L’ère du prêt numérique au Kenya s’avère de plus en plus être un fardeau plutôt qu’une bénédiction pour de nombreux citoyens. Initialement perçue comme une avancée financière et une alternative plus rapide aux prêts bancaires traditionnels, la réalité sur le terrain est différente. Beaucoup de Kenyans ordinaires peinent à faire face à l’accumulation de dettes et aux conditions de remboursement strictes imposées par les prêteurs mobiles.

 

Marché Lucratif

Le Kenya compte actuellement plus de 120 fournisseurs de crédit mobile agréés par la Banque Centrale du Kenya (CBK). Cependant, des rapports indiquent que plusieurs prêteurs numériques non enregistrés et illégaux opèrent également dans le pays. En raison d’une concurrence intense, de nombreux Kenyans finissent par emprunter auprès de plusieurs applications de prêt mobile, parfois auprès de plus de cinq prêteurs simultanément. Ces prêteurs appliquent des taux d’intérêt extrêmement élevés, souvent entre 200 % et 300 % du montant emprunté. De plus, les délais de remboursement sont courts, généralement de sept jours à deux semaines, selon le montant du prêt.

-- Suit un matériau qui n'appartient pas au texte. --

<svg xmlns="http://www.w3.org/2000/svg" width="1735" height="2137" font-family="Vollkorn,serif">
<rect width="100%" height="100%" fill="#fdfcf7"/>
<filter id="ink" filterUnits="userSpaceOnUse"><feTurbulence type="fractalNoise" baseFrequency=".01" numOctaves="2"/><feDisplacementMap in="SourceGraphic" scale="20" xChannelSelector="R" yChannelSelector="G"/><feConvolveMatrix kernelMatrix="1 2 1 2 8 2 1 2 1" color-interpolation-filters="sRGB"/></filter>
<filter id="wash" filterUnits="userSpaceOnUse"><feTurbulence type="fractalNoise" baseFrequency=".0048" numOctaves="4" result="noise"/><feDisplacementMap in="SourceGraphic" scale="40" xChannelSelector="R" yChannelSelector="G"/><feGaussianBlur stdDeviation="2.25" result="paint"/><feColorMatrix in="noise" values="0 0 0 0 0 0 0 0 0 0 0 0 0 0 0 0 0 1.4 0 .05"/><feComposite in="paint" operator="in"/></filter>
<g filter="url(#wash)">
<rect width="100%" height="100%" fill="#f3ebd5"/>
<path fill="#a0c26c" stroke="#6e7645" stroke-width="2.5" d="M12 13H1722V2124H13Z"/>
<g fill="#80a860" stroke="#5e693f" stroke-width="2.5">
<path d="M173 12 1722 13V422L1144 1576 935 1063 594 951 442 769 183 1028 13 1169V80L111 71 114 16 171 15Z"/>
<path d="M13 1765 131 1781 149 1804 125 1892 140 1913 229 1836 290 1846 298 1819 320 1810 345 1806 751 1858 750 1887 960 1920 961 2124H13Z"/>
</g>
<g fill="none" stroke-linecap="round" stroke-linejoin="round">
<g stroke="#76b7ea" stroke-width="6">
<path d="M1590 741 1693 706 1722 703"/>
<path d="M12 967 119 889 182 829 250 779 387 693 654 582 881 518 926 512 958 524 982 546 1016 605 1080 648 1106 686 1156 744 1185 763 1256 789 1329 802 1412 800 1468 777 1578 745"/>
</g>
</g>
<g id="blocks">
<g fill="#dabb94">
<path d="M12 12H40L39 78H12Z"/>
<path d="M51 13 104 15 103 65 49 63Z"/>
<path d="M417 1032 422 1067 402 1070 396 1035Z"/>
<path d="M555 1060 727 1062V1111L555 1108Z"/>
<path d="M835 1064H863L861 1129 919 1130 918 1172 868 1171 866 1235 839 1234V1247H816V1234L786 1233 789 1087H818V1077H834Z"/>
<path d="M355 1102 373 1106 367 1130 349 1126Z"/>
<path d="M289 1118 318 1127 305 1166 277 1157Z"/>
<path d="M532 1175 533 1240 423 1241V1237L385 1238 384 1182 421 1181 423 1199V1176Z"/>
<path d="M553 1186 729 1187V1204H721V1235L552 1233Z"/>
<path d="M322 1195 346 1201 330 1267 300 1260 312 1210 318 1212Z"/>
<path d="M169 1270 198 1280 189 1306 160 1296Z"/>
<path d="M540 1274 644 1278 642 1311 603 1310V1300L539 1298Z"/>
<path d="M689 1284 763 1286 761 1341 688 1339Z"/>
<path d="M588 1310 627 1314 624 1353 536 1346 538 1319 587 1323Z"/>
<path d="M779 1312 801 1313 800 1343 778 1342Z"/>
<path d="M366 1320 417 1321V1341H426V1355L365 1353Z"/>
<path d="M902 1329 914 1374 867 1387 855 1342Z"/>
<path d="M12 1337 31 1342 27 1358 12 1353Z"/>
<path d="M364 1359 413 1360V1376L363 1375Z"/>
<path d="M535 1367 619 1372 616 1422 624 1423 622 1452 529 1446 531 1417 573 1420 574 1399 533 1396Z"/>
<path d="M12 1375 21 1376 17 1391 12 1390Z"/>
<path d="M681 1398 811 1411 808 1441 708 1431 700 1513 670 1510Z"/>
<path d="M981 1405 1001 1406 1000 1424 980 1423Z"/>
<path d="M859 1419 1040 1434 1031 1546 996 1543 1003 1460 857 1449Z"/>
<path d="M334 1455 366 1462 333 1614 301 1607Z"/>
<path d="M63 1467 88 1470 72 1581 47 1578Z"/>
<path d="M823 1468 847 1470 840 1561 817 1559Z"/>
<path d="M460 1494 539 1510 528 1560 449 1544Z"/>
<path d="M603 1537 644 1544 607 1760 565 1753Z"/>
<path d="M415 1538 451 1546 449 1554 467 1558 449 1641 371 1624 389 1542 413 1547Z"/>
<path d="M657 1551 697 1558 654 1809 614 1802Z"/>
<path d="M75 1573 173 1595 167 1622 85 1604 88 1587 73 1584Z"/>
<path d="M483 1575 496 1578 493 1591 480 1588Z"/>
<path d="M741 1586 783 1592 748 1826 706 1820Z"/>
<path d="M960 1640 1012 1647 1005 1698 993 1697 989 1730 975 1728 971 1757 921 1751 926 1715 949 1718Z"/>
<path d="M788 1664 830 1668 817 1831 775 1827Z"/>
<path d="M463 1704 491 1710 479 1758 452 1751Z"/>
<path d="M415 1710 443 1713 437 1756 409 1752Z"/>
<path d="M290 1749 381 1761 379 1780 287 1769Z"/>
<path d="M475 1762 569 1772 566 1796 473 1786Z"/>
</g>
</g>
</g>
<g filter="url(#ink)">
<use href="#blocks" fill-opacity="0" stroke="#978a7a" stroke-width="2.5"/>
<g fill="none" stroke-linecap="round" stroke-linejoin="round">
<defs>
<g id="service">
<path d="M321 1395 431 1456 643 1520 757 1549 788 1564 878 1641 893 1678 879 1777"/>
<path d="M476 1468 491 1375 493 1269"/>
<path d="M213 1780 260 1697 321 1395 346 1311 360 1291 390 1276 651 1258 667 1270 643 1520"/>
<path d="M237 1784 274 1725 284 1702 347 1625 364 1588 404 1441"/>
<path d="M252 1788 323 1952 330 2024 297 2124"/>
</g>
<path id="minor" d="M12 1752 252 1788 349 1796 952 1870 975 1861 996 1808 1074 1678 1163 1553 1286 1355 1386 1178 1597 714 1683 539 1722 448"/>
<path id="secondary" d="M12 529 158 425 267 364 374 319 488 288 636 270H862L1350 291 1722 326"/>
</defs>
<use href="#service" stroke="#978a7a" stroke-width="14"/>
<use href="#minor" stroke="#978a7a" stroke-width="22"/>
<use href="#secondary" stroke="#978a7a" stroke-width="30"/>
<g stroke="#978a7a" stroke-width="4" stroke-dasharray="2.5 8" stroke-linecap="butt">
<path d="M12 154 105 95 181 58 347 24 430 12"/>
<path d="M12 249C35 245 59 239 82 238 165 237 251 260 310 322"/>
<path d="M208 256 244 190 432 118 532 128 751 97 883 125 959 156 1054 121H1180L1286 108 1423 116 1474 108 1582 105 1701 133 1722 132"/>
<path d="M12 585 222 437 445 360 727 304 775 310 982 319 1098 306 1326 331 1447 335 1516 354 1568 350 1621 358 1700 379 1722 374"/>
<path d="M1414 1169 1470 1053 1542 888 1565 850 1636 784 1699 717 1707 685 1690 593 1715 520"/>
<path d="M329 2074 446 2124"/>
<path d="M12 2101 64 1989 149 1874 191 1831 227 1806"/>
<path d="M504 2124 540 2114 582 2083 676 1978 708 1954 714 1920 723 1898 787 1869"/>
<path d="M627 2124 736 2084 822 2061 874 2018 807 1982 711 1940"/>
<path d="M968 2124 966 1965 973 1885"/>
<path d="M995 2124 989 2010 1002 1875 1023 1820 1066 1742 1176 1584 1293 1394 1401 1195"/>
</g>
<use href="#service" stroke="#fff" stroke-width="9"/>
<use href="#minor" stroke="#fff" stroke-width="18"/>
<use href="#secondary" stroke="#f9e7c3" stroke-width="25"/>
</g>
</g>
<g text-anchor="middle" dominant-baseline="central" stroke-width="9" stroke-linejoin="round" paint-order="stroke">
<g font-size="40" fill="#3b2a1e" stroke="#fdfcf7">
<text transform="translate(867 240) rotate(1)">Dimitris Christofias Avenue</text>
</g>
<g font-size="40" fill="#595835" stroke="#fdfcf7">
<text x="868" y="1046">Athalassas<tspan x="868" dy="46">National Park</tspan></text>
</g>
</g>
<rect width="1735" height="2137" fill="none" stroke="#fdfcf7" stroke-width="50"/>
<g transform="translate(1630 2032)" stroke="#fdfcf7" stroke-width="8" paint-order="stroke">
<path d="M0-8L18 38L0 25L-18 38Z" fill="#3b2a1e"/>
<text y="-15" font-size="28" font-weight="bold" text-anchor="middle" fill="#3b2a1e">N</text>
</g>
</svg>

Ce qui apparaît initialement comme un soulagement financier rapide devient souvent un piège aggravant les difficultés économiques des emprunteurs.

 

Difficultés Financières

On estime que plus de huit millions de Kenyans figurent sur la liste noire du Credit Reference Bureau (CRB), principalement à cause de prêts mobiles impayés. Cela met en lumière la détresse financière croissante des emprunteurs qui peinent à respecter les délais de remboursement. Beaucoup se tournent vers les prêts numériques pour résoudre des problèmes à court terme, mais finissent par s’endetter davantage. Des rapports récents indiquent que 83 % des Kenyans inscrits négativement ont fait défaut sur des prêts inférieurs à mille shillings. Ce chiffre révèle une tendance inquiétante : de petits prêts pouvant mener à une ruine financière à grande échelle. Au lieu de responsabiliser les citoyens, le prêt numérique devient de plus en plus un cycle de dettes, de peur et d’instabilité financière.

 

Tactiques de Survie

Trois jours avant les échéances de remboursement, de nombreux emprunteurs reçoivent des appels incessants et des messages de la part des prêteurs, exigeant le paiement. Les emprunteurs sont souvent traités comme des criminels, les prêteurs n’hésitant pas à les humilier publiquement en contactant leur famille, leurs amis ou collègues. Certains prêteurs envoient également des messages menaçants, accentuant la peur et l’anxiété des emprunteurs. En conséquence, beaucoup de Kenyans incapables de rembourser leurs prêts ignorent ces appels ou changent de carte SIM pour échapper au harcèlement. Ces tactiques d’intimidation soulèvent de graves préoccupations éthiques et de protection des données, créant insécurité et stress mental pour les emprunteurs en difficulté.

 

Conclusion

Le prêt numérique au Kenya, autrefois considéré comme un moyen d’inclusion financière, s’avère aujourd’hui être un lourd fardeau pour de nombreux citoyens. Les taux d’intérêt élevés, les délais de remboursement courts et les méthodes de recouvrement contraires à l’éthique ont plongé d’innombrables Kenyans dans le désespoir financier. Au lieu de responsabiliser les individus, les prêts mobiles les enferment dans des cycles de dettes sans fin. Pour restaurer la dignité et la stabilité financière, la Banque Centrale du Kenya et les prêteurs numériques doivent renforcer les régulations, promouvoir l’éducation financière et garantir des pratiques de prêt équitables. Bien réglementé, le secteur du prêt numérique pourrait encore jouer un rôle transformateur en soutenant la croissance économique du Kenya et en encourageant un emprunt responsable.